Text excerpt –
A few CTF specific tips I have picked up for this event are that all the flags are in the format of shctf{Sample_Flag_Looks_Like_This} and, for majority of the time, if the flag is inside of a file the file likely has “flag” in the name. These tips will come in handy as we perform our initial analysis!
 
# **Initial Analysis**

Once we extract the memory dump out of the provided archive we want to see if we can narrow down what we are going to be looking for. A memory dump contains a plethora of information, and it can be easy to get sidetracked and “go down the rabbit hole” on items that won’t help you achieve your objective. To attempt to avoid this, we are going to use some handy Linux tools. We are going to run ***strings*** on our dump file to extract literal strings from inside the dump file and then pipe that output into ***grep*** (***-i ***means case insensitive) to search for keywords that might help us narrow down what we are looking for and finally pipe that output into ***less*** so we can page through the results for ease of use. Knowing that “flag” is used frequently in this competition we will start with that as the base of our keyword. I originally used the following chain of commands to look through all output of strings to identify something of interest:

***strings conspiracynut.dump | grep -i “flag” | less***

Taking that approach still provides a large amount of output but it did pay off as I found output showing me flag.jpg! Here is a more refined search utilizing a updated keyword and piping output through ***uniq*** to reduce any duplicates in the output:


Considering the only literal string we have identified is flag.jpg and since it is at the end of a URI we can infer that some application is attempting to download that image. Let’s get started with Volatility and identify how to interact with this memory dump!
 
# **Volatility Prep: Profile Identification**

The first step in successfully using volatility is to determine what profile you need to use to analyze the dump file you have. Since we have no background information on the laptop that the dump came from, we can run the following command to have Volatility use the ***imageinfo*** plugin to attempt to identify a profile for us:

***./volatility2.6lin64standalone --imageinfo ../conspiracynut.dump***


***NOTE:***
Due to being against a time clock and running these tools in an ephemeral lab VM I gave the volatility stand alone executable full read, write, and executable permissions without due diligence of researching proper application permissions. This is not advisable behavior. If you are setting up your own instance of any application, you should do your due diligence to understand what permissions are required and the implications that could have on your system depending on the application.

Given there are multiple suggested profiles I ended up just attempting to use the first one ***Win7SP1x64*** and that worked out for me. It is possible you will have to try multiple profiles in a real-world environment. Best practice is identifying a profile by knowing the machine a dump came from, but you will not always have that information. Now we can move to analyzing the memory dump!

Available data –

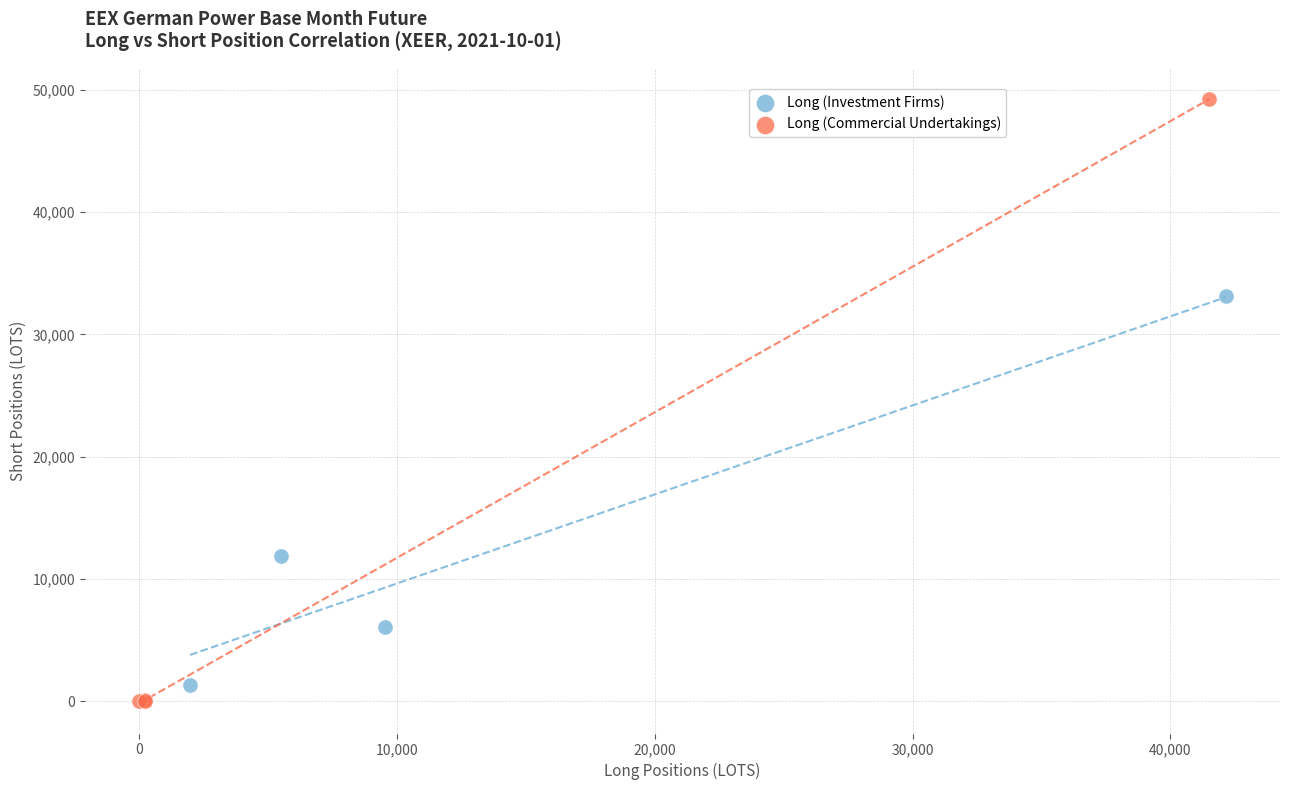

Which series has the widest spread of Y values?

Long (Commercial Undertakings)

Work to be completed –
Write what comes next in the CTF memory-dump walkthrough, picking up right after its final sentence.

Written reply –
 
# **Volatility: Network Analysis**

We are now going to look at network connections via the ***netscan*** plugin for volatility. This plugin will show active network connections and listening sockets but can also find information about network sockets that have been closed. In the following screenshot you will see a modified output of ***netscan*** running, but to provide more meaningful results I have also included the full output of ***netscan*** piped into ***grep*** to only return “ESTABLISHED” connections.

***./volatility2.6lin64standalone --profile=Win7SP1x64 -f ../conspiracynut.dump netscan | grep "ESTABLISHED"***


I would have loved to have seen an established connection to ***57.135.219.202:9000*** as that would have been a dead given away that ***firefox.exe*** is the process we should be narrowing in on. That said, ***firefox.exe*** is still the obvious choice and if I had to choose a second based off the full output, I may investigate ***wmpnetwk.exe*** which is a service that supports ***wmplayer.exe*** aka Windows Media Player. I don’t think WMP supports streaming of .jpg files but you can’t be too careful when you don’t know what applications are capable of. We are going to proceed with investigating ***firefox.exe*** further.
 
# **Volatility: Process Analysis**

There are two useful plugins for Volatility to list running processes ***pslist*** and ***pstree***. Output from each plugin is similar but ***pslist*** offers a few extra columns and ***pstree*** will create a visual representation (in text) of the parent-child relationships for running processes. I am including a modified output of ***pslist*** for review, but we will be focusing on the full output of ***pstree***.

***./volatility2.6lin64standalone --profile=Win7SP1x64 -f ../conspiracynut.dump pstree***


Looking at the output of ***pstree*** for ***firefox.exe*** there are a handful of processes that flag.jpg could be inside of. At this point I decided to dump raw data of each running process to see if I can carve out flag.jpg!

# **Volatility: memdump**

I initially intended to dump each process using the ***memdump plugin***; however, I got lucky and on the second dump for PID 880 I ended up finding the flag! Here is what this process will look like:

***./volatility2.6lin64standalone --profile=Win7SP1x64 -f ../conspiracynut.dump memdump -p 880 --dump-dir=../***


At this point I have two .dmp files sitting on the desktop of my Kali VM that are waiting for some file carving!

# **Python-image-extractor: File Carving**

There are various ways to perform file carving. It is possible to open the .dmp files in a hex editor and manually carve out files using file headers aka “magic bytes.” This process is much easier if the file type has a file trailer or the header details the length of the file. Considering I was looking at multiple .dmp files for all the individual ***firefox.exe*** processes I decided to lean on the power of Python! After a Google search and looking at some different tools publicly available on GitHub, I decided to try the [python-image-extractor](https://github.com/stevesbrain/python-image-extractor) written by ***stevesbrain***. Let’s take a quick look at the tool’s code:


In a nutshell this program is going to open the file I point it at and read it as raw bytes (hexadecimal). Then it will attempt to extract everything between bytes ***FF D8 FF*** (jpg header) and ***FF D9*** (jpg trailer) and write those bytes to a new .jpg file in the current directory. In theory, if flag.jpg is in the .dmp file I should be able to find it among the newly created .jpg files created from the [python-image-extractor](https://github.com/stevesbrain/python-image-extractor) tool. Let’s give it a try on the ***880.dmp*** file I dumped using Volatility!

***python2 ./imageextractor.py --file ./880.dmp***


Now let’s look at the .jpg files on my VM’s Desktop and see if we have any viewable .jpg files.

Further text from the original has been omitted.